I don't know this guy. I only know the back of his head, his meaty shoulders, his pierced ear and his military style buzz cut. He could be a Nobel Prize winner in 3 years or a Subway manager. All I know about him are three anecdotes. All I know, comes from these stories and my guess that he spends a lot of his life doing just what I've heard, trying to avoid dealing with actually unpleasant thoughts and experiences (losing money, wondering about your intelligence, being hit) by pretending they are a badge of honor, by immunizing himself from them by celebrating them. And as I listen to him I realize he's only ever going to be a flat character in my life. He's a person who I will write about, whom I will imbue with some extrapolated characteristics, some conjecture and some literary license. I know then, as I know for certain now, that his story will interweave with mine only a little, only this once. That he's going to be a flat character in this blog, maybe a little more well rounded than some, but flat all the same. That I'll write about that intersection but in the end I'll do so in part to celebrate and congratulate myself on being able to write, to see connections. I'll perform the Passover Miracle, I'll take something round and complex and full of energy and flatten it for the sake of speed and expediency and convenience. And none of this is to say I should do otherwise. The fullness of our lives are defined in opposition to those we never or barely know, it is how we know what is our story and what is not.

So I come back to the idea of the Flat Stanley. The great gift of being able to be anywhere, everywhere that comes with being flat, can only occur when you are simply a tangent to the life of a full person. A flat character, a person who simply moves the plot of our life along must lose their agency, at least in our eyes. They are primarily relevant in that they affect in us a reaction.

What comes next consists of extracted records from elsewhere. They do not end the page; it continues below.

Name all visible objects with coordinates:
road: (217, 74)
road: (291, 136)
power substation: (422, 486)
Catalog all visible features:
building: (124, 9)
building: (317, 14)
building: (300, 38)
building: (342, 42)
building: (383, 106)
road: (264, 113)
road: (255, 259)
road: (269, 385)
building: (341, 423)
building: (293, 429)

I left Pittsburgh and made my way back to DC. Worked for a few hours and was readying myself to head home when started an instant message conversation with Jen. Fairly normal conversation until we started to talk about our different understandings of the status of our friendship. We came to realize we had different expectations. I wanted us to be friends in a way similar to how we had been before and she did not. She felt it was wrong to force that to be the case, that breaking up is a sign that we are not meant to be close. I realized in the conversation that she is right, and that much of the stress I feel about that relationship has been made worse by trying to recreate a friendship that feels forced, or at least presumptious.

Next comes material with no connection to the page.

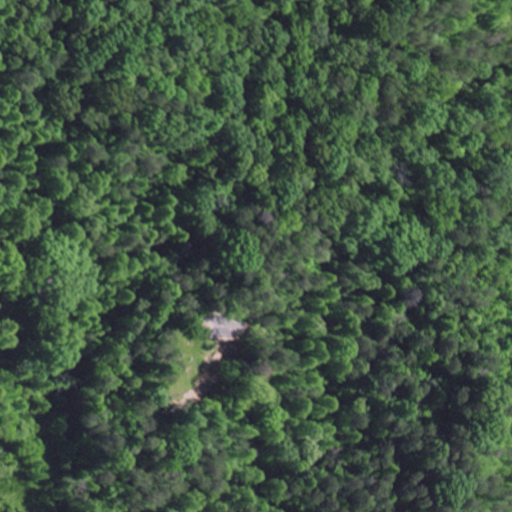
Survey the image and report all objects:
road: (73, 482)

I realize that no person is fully multi-dimensional in another's story, that we are all flat, just to differeing degrees. And so today, in many ways I went from being, at least in my own mind, a real full character in her story to a Flat Aaron. And that she is now a Flat Jen. Not to say I'm as flat to her as the guy in the airport is to me, but just that in her story I'm a rounded past and a flat present. I'm a point in time, or a line connecting two different moments, but not a full multi-dimensional character. It's not that we won't be friends, or won't chat, or that we dislike one another--not at all. It's just a realization of the transition, we're no longer the full deep characters who drive a biography we're the flat characters. I'm saddened to lose the depth and fullness, to feel in some ways (irrationally, really) rejected again, but like Stanley there is something very freeing in flatness. I think in many ways I've been searching off and on for the permission to flatten her, and be flat myself. I've wanted to be free of the burden of mattering in her story, and free of the burden of giving depth to her role within my own.

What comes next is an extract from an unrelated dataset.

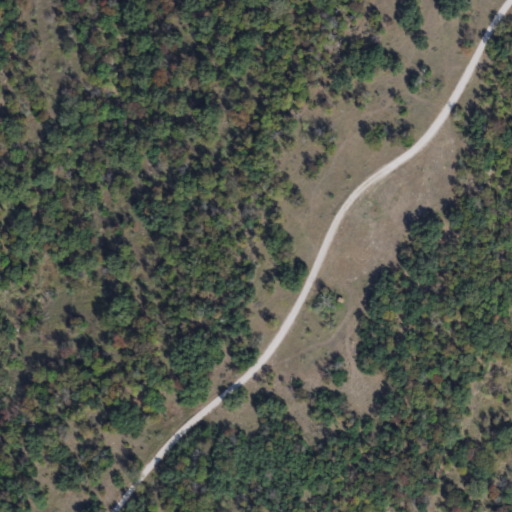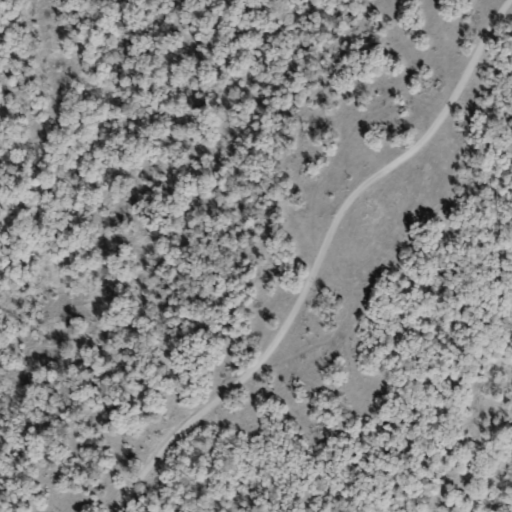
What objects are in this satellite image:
park: (256, 256)
road: (320, 259)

I'm blessed to be full-bodied in the stories of my many friends and family, people like my parents and Jess, Mark and Kadie, Brian and JKD,Liz and Libby, Paul and Stacy, Neil and Aaron, Dave and and and etc. And while this blog is often the story of my life, and certainly the story of my view of my life, I like to think my story has room for, and really requires, the fullness and richness of the lives of my many friends and family--people whom I love and who make my autobiography one well worth living, even if it's not always one worth writing.